Nokia, Kodak, Yahoo! Do you remember how powerful these brands were once upon a time? They were at the top of their game before things came tumbling down. Back in 1960, Harvard Professor Theodore Levitt coined a term to describe this phenomena - Marketing Myopia. If you are familiar with eyesight issues, you will know that in myopia, a person sees distant objects blurry. Well, Prof. Levitt certainly didn't have this problem because he could foresee how many brands this term would apply to.
Marketing Myopia is simply a situation wherein the company has a microscopic view of the business world and can't foresee both distant opportunities and challenges. They invest too much time, energy, and resources in fulfilling their current obligations that they fail to plan for the future. As a result, they either become obsolete, or simply get their market share eroded by innovative, fast moving competitors who are faster in spotting market trends.
What causes Marketing Myopia?
There is no one explanation for Marketing Myopia. Different brands fail for different reasons depending upon their market, customers, management etc. However, a lot of these failures can be bucketed under these causes:
Complacency: This can be best explained with the case of Nokia.
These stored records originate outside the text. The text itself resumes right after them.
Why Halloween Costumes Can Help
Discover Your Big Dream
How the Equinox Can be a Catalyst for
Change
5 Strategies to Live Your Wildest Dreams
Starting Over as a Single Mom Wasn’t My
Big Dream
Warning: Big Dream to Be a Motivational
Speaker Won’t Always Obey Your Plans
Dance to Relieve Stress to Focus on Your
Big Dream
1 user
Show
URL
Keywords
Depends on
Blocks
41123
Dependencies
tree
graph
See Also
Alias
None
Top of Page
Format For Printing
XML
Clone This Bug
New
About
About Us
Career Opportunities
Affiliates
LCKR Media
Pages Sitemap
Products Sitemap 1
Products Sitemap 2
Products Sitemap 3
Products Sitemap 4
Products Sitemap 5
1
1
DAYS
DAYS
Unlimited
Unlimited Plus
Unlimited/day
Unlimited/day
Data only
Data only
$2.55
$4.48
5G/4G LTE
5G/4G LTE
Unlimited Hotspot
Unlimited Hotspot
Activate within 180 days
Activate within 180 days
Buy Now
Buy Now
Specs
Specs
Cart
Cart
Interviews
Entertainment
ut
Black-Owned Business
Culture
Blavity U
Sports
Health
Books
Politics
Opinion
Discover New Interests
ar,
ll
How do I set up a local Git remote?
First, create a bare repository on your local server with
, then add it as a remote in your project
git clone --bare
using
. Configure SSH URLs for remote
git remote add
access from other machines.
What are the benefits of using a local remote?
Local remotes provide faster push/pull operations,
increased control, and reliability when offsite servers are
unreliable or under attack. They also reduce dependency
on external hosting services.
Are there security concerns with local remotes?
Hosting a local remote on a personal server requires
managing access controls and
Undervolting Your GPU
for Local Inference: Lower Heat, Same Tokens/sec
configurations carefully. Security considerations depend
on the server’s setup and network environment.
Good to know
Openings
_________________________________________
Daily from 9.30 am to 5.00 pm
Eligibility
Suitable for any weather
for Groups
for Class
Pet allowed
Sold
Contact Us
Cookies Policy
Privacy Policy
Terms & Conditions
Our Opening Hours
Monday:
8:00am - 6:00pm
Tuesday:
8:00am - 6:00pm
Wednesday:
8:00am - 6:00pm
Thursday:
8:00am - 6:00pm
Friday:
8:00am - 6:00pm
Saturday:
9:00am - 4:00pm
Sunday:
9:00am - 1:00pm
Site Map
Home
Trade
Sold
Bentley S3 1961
Nokia was at the peak of its game and the most dominant cell phone brand in the world by market share. The management felt like nothing could erode their position and therefore didn't take the threat of changing future trends seriously. They just sat back and kept maintaining status quo.
Not investing in R&D: Sometimes, the business is too focused in reaping profits and distributing it among the stakeholders. As a result, they just don't pump back enough into R&D. And in today's fast moving world driven by innovations, lack of R&D is like shooting oneself in the foot.
Lack of Customer-centricity: Some business still follow the sales concept or the production concept where they identify a need and a market, and then start bulk producing something. They never really get in touch with the customers to understand their pain points in a deeper, more personal manner. And it is usually during this time when another brand swoops in and attracts the customer through personalized products.
How can Marketing Myopia be avoided?
It may be really simple for me to put down some words here but I do realize that it is far more difficult for large scale organizations to follow and implement these. But action is simply intent put behind words or plans, and that's what organizations should do:
Talk to your customers: Talking to your customers offers multiple benefits. You can understand their pain-points better and in turn make your product more beneficial for them. After all, without the customers, there is going to be no product! At an ARF Conference, 3M acknowledged that one of their latest products was as a result of a complaint call received by their customer care team. Treat customer complaints like a chance to innovate rather than a negative feedback.
Talk to your team openly: A lot of companies take decisions at the upper level and then pass it down. However, the best and the brightest idea can come from anywhere. Companies like Google and Amazon swear by this, and are today two of the top 5 companies in the world. In fact, products like Amazon Prime and AWS were the brainchild of engineers within one of their many 100s of teams.
Acknowledge your failures: Some companies are just too egoistic to accept their failures. But as they say, every failure is a stepping stone to success. If you can't accept it, you can't fix it. That's why failures should be treated as opportunities to go better, and not as a question mark on the company itself. Nintendo, Apple and many other brands have failed at various points but emerged from it because they went back to the drawing board to see where they went wrong.